BEGIN Provided records

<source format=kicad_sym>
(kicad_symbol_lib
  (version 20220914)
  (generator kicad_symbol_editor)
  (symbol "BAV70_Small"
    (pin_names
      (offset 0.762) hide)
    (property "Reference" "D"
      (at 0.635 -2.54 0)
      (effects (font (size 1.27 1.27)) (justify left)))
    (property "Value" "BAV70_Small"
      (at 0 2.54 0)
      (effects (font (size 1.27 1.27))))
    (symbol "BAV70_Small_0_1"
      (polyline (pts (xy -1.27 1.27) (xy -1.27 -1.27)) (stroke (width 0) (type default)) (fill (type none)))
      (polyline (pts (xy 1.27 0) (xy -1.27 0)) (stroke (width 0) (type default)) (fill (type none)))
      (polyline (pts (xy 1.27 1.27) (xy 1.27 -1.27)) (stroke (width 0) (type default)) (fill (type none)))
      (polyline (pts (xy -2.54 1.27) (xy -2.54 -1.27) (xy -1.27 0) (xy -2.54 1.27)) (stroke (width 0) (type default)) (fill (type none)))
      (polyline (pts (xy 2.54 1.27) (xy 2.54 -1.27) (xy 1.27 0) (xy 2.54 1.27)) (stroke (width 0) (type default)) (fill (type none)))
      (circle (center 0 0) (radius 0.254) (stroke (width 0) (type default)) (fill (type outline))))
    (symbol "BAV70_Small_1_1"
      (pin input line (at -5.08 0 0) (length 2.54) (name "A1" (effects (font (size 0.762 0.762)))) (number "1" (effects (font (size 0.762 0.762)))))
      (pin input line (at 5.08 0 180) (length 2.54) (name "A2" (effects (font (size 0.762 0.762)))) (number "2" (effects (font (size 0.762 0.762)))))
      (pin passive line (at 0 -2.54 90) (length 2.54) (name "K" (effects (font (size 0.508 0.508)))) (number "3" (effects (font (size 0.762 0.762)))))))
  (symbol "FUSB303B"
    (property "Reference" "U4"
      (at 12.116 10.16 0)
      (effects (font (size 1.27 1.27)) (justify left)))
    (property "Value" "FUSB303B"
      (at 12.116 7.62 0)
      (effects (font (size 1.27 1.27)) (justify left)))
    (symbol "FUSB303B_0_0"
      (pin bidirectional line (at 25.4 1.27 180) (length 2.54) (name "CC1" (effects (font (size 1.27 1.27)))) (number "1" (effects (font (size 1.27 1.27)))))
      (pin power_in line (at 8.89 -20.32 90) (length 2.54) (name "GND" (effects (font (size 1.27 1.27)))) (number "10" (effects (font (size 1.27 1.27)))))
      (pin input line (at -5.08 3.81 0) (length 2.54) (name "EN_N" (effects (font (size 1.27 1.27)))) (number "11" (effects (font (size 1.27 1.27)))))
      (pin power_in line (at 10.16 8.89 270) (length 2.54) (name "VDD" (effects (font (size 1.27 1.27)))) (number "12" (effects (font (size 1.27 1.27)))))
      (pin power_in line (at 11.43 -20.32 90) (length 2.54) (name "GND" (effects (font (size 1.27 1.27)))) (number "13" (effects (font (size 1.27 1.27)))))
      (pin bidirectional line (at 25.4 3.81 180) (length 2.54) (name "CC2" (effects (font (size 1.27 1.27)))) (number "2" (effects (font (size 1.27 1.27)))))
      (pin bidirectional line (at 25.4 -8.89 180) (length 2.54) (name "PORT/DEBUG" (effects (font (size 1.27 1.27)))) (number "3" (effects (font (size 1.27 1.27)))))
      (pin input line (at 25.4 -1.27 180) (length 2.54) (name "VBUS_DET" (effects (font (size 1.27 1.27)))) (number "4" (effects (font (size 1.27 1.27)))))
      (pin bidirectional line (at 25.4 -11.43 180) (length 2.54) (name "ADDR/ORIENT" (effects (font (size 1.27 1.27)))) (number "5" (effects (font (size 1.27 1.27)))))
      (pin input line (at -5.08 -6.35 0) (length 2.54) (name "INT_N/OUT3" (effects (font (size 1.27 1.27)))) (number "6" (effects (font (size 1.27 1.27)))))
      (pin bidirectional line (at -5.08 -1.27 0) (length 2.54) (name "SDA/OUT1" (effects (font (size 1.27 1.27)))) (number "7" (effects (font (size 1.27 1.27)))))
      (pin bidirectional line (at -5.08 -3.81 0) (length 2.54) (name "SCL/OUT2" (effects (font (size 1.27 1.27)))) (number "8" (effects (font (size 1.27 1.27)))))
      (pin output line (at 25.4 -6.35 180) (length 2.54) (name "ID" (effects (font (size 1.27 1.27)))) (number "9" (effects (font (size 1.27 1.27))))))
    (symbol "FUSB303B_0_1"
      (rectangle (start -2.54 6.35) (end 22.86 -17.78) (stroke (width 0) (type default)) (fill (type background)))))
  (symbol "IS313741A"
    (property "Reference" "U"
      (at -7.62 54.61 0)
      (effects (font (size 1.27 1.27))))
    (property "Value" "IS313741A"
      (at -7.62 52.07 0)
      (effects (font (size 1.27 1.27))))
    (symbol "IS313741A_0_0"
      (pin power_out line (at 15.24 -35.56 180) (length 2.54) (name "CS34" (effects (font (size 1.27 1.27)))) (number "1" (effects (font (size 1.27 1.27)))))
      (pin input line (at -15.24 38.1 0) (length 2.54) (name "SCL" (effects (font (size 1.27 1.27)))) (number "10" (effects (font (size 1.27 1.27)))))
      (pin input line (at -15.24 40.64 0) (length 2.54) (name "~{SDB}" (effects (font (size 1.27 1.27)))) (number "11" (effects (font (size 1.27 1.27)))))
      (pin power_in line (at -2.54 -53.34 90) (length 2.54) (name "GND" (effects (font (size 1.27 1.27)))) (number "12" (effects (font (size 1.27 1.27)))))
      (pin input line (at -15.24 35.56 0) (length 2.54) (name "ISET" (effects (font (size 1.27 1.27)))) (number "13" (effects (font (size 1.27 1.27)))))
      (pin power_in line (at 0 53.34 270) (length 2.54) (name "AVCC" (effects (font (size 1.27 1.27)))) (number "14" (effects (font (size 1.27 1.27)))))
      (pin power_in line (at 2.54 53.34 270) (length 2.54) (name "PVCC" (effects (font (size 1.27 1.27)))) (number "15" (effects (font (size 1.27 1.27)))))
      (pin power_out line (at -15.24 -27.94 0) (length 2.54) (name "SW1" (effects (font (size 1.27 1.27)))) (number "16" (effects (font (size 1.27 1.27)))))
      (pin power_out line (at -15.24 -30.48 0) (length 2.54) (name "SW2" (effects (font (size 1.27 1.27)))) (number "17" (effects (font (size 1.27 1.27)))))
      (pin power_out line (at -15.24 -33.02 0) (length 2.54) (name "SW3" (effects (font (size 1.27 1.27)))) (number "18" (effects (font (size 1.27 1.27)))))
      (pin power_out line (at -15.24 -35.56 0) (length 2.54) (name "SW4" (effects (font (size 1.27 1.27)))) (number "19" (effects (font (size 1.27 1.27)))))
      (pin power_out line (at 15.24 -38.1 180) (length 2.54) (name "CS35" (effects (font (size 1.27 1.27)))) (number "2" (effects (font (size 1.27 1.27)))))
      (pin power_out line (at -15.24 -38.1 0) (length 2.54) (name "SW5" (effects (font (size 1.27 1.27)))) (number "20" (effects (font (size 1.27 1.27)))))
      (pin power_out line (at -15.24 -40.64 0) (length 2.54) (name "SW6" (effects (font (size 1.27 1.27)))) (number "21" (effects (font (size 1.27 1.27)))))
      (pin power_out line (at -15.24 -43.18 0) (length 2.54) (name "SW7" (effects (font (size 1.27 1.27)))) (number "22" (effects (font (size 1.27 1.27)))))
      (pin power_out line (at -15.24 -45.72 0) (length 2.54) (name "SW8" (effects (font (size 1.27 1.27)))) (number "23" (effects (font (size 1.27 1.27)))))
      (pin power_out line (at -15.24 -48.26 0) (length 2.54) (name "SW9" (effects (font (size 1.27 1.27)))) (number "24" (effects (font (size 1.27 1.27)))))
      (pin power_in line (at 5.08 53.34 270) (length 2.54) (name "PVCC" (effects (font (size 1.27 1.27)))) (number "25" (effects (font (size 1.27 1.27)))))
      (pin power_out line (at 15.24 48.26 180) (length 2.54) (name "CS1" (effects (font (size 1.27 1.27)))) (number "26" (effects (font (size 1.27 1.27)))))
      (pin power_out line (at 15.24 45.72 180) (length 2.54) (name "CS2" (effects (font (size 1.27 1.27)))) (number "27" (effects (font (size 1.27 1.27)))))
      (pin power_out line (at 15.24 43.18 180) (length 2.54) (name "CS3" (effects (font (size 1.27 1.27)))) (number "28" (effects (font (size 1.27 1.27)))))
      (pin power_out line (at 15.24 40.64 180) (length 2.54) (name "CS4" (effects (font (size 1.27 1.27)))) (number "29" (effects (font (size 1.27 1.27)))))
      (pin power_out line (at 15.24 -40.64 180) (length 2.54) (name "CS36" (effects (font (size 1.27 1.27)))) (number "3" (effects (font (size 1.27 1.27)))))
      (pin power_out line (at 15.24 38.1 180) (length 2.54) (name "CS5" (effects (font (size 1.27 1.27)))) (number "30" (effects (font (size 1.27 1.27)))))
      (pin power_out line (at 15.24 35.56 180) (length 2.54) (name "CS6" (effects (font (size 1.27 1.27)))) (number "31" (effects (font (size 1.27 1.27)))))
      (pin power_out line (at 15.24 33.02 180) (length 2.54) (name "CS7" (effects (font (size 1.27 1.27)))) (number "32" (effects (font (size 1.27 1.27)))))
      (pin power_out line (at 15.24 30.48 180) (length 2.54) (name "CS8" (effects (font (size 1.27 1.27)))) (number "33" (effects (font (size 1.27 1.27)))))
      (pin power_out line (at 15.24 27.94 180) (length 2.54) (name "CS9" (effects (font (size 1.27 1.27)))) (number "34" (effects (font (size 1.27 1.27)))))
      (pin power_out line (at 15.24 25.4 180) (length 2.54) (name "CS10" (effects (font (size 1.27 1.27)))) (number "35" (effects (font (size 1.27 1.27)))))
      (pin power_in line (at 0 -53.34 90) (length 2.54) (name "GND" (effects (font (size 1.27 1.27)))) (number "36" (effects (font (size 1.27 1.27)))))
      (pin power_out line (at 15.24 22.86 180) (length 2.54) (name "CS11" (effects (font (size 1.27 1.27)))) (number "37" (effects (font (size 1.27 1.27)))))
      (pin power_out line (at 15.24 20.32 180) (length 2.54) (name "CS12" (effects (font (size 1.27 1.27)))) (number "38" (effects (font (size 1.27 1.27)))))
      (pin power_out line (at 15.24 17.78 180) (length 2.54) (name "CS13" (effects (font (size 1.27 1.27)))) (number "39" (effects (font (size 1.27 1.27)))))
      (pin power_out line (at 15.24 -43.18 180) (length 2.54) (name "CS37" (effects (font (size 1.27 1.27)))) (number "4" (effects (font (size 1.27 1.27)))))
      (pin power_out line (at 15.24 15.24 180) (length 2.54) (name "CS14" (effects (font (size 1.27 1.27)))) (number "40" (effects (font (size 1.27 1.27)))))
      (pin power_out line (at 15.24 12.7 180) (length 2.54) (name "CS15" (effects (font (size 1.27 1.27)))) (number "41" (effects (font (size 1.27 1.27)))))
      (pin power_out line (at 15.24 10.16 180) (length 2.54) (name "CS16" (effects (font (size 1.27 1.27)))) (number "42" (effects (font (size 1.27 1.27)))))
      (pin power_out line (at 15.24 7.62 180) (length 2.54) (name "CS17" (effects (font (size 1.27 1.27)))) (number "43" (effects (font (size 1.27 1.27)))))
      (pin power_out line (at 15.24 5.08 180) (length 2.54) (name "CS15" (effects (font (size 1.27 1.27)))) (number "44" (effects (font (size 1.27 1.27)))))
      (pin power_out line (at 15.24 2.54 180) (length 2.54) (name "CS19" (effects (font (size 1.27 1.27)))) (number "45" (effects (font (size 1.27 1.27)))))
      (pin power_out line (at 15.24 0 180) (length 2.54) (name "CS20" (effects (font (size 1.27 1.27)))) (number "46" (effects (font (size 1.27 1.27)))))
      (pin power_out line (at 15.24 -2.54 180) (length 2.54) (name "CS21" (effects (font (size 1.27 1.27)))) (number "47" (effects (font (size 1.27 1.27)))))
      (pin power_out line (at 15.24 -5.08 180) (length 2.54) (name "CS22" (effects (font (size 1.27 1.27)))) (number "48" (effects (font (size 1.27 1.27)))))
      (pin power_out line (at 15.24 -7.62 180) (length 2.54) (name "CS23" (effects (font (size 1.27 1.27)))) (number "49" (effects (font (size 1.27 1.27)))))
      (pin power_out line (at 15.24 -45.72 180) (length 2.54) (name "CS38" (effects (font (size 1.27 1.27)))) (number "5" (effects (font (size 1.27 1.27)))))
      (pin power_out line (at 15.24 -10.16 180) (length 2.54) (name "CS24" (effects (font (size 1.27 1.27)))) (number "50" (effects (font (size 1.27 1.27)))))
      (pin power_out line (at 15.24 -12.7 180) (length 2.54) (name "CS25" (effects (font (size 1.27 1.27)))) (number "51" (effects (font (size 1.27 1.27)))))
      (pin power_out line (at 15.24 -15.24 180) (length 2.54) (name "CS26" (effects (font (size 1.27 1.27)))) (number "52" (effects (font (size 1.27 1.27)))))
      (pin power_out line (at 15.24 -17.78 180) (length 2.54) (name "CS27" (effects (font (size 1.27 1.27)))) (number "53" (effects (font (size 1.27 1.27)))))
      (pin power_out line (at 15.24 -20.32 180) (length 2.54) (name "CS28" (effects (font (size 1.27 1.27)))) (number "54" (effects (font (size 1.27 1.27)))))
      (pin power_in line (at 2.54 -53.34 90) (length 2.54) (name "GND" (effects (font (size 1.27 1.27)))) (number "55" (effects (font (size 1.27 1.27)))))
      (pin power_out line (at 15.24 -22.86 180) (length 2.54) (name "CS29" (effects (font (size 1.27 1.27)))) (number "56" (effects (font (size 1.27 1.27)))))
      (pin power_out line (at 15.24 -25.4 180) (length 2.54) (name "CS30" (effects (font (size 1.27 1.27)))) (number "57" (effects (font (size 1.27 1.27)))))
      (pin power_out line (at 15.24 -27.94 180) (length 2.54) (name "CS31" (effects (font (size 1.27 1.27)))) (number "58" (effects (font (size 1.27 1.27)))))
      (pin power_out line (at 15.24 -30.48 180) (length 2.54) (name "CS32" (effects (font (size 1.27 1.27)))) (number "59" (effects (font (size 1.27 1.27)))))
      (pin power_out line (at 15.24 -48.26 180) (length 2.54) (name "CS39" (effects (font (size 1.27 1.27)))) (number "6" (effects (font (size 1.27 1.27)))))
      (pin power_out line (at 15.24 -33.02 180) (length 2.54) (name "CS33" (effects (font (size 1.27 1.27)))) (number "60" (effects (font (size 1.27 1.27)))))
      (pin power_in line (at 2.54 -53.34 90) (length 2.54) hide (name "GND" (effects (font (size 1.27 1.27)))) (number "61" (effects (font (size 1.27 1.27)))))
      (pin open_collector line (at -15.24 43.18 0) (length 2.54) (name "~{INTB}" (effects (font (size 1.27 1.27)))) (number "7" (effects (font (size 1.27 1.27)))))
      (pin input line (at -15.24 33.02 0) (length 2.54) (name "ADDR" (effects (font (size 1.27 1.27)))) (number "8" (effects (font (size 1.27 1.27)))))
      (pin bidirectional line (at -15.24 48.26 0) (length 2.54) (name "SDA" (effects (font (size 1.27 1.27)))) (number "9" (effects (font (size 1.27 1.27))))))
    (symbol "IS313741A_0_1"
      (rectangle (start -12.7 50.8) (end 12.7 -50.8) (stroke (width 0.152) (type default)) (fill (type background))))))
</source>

END Provided records

Every line where "Value" appears must be returned from the listing above.

    (property "Value" "BAV70_Small"
    (property "Value" "FUSB303B"
    (property "Value" "IS313741A"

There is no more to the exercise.